StatSpin, Inc., doing business as IRIS Sample Processing, StatSpin Express 4 Centrifuges, Model #510
Recall Class: Class I
Date Recall Initiated: January 27, 2010
StatSpin Express 4 Centrifuges, Model #510, Serial Numbers 00100 through 001679
These products were manufactured and distributed from November, 2007 through January, 2010.
Use: This product rapidly separates blood cells from the liquid portion of blood samples that are collected in special gel collection tubes.
StatSpin, Inc., doing business as IRIS Sample Processing
60 Glacier Drive
Reason for Recall: The rotor of the centrifuge may break and separate from the motor, striking a safety microswitch so it fails to shut down the centrifuge. The loose rotor may strike the lid of the centrifuge housing which may cause the lid to open and eject pieces of the rotor. These pieces may cause serious physical injury to bystanders and may expose them to blood-borne infectious micro-organisms.
Public Contact: Customers may contact the company at 1-800-782-8774, Ext. 6123.
FDA District: New England
On February 3, 2010, the company sent their distributors a letter advising them of the recall and defect. When users return the recalled units, an upgrade kit will be installed to upgrade the unit. If users have a trained technical repair person to install the upgrade kit, the company will send an upgrade kit with instructions.
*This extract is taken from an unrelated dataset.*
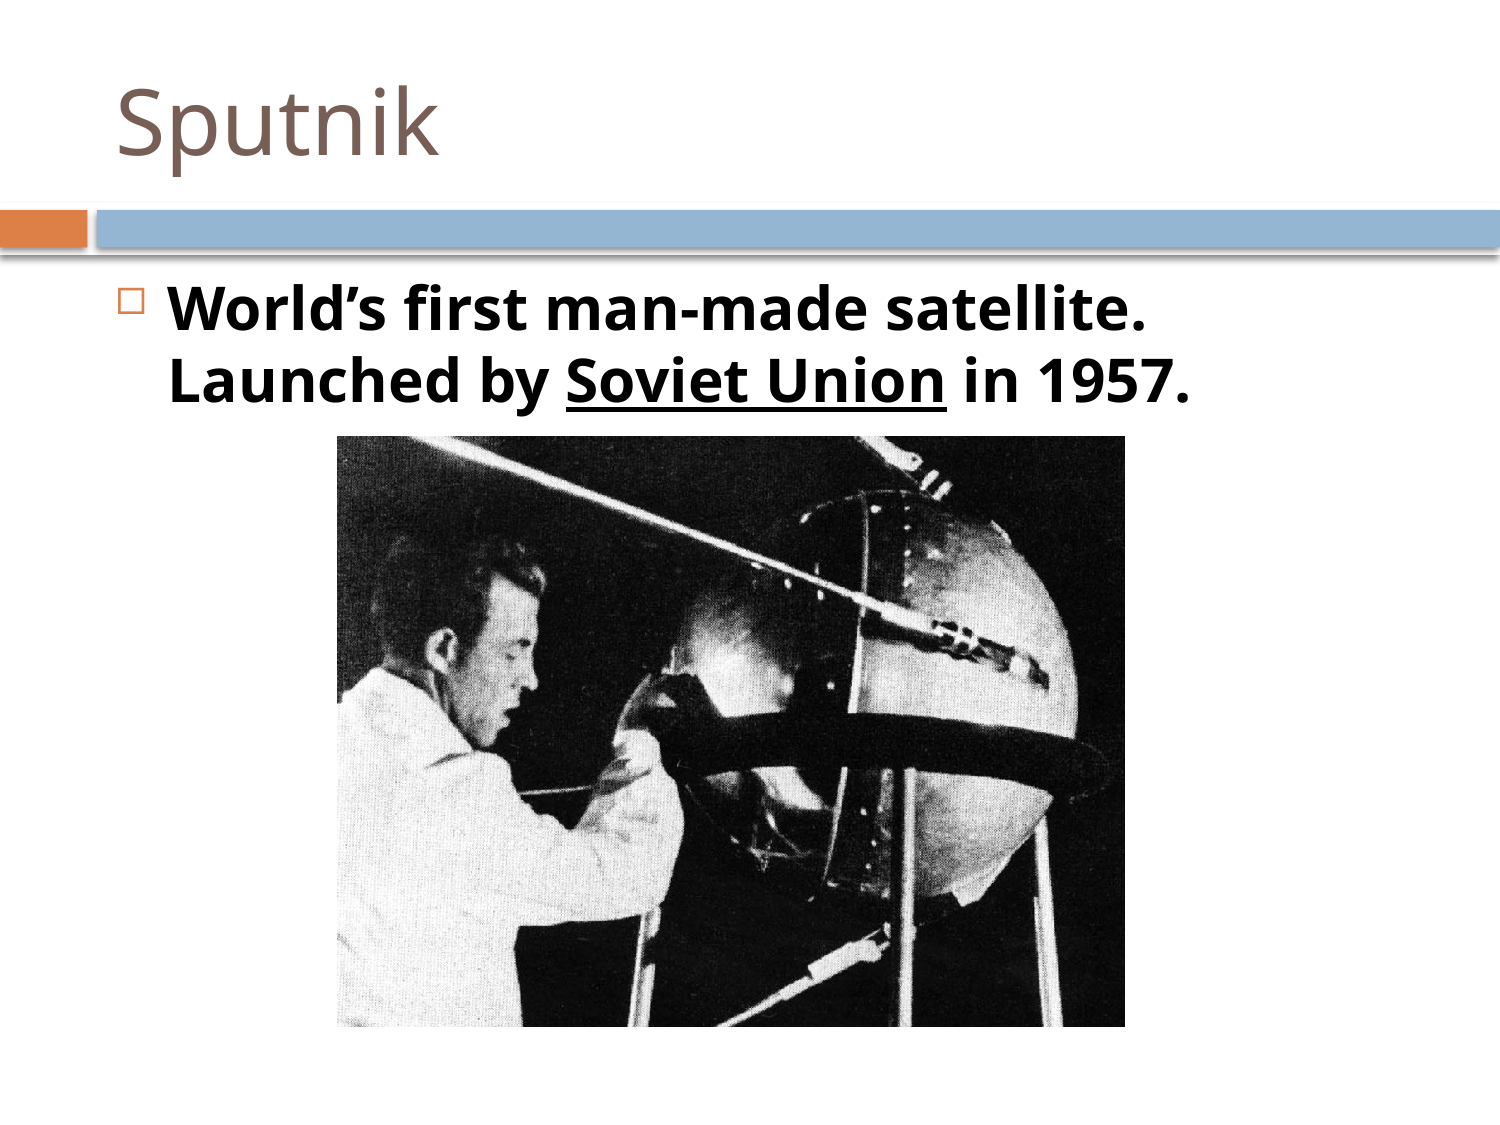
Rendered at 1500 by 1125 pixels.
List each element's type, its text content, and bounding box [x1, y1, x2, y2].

list World’s first man-made satellite. Launched by Soviet Union in 1957. [100, 262, 1438, 1000]
title Sputnik [100, 37, 1438, 200]
picture [337, 435, 1126, 1028]
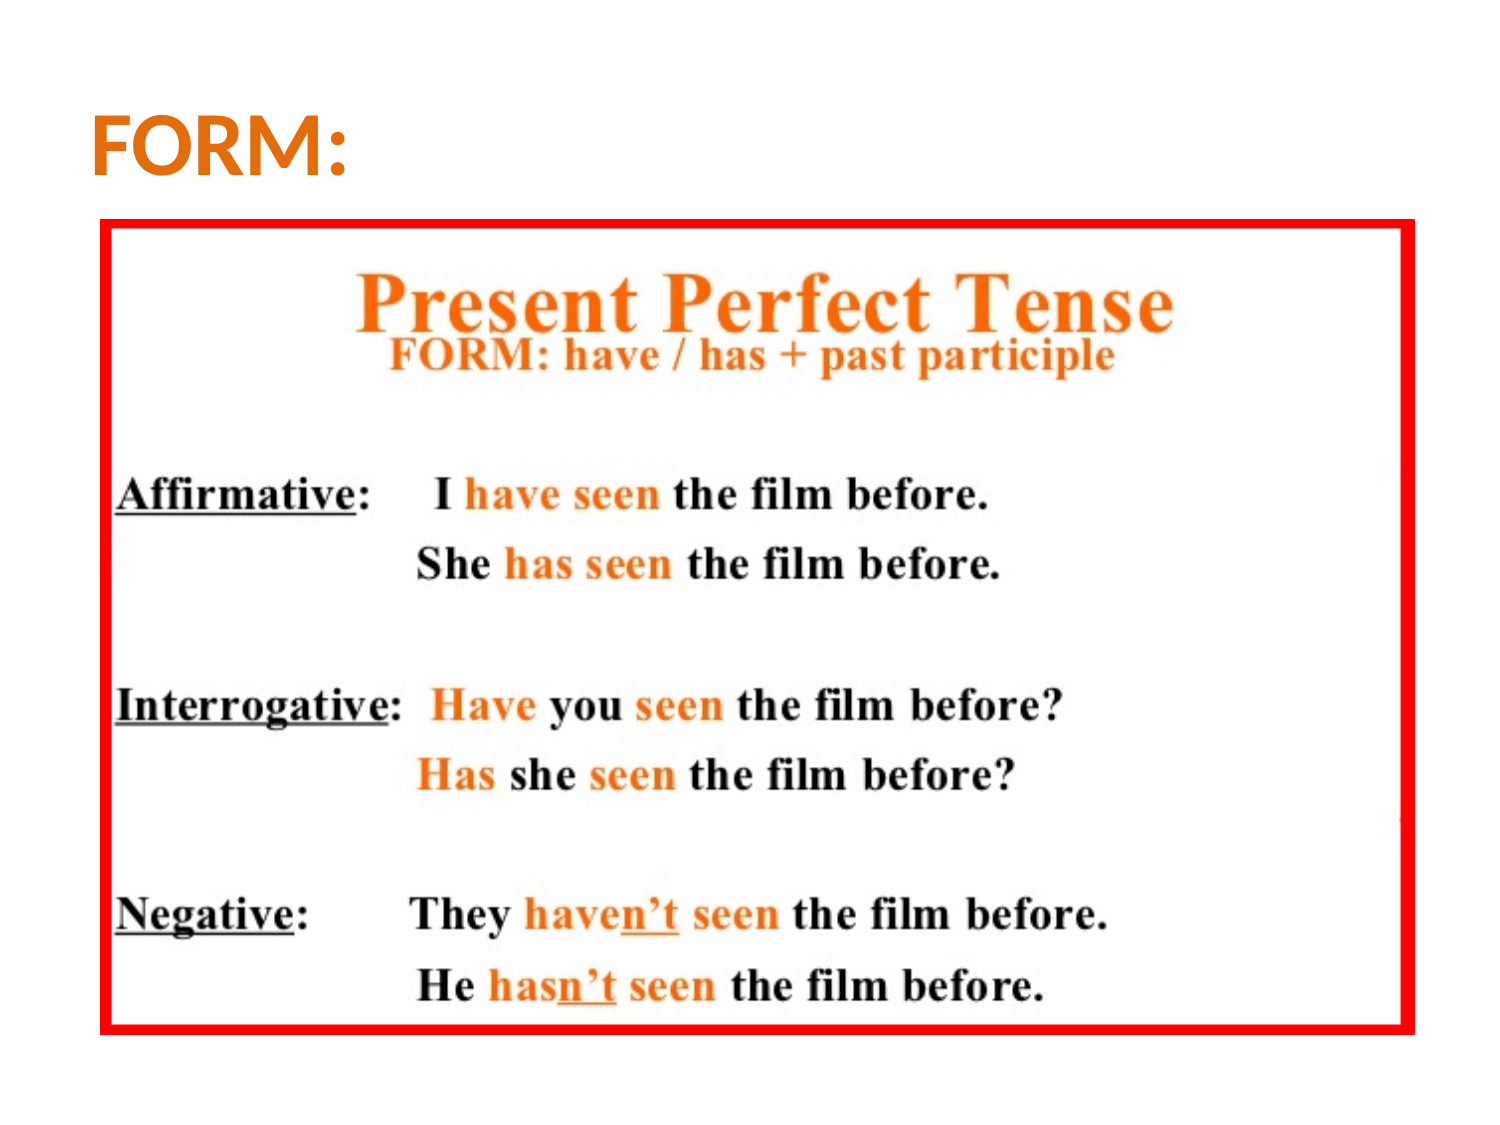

Class 1 recalls are the most serious type of recall and involve situations in which there is a reasonable probability that use of these products will cause serious adverse health consequences or death.
Health care professionals and consumers may report adverse reactions or quality problems they experienced using these products to the FDA’s MedWatch Adverse Event Reporting Program either online, by regular mail or by FAX.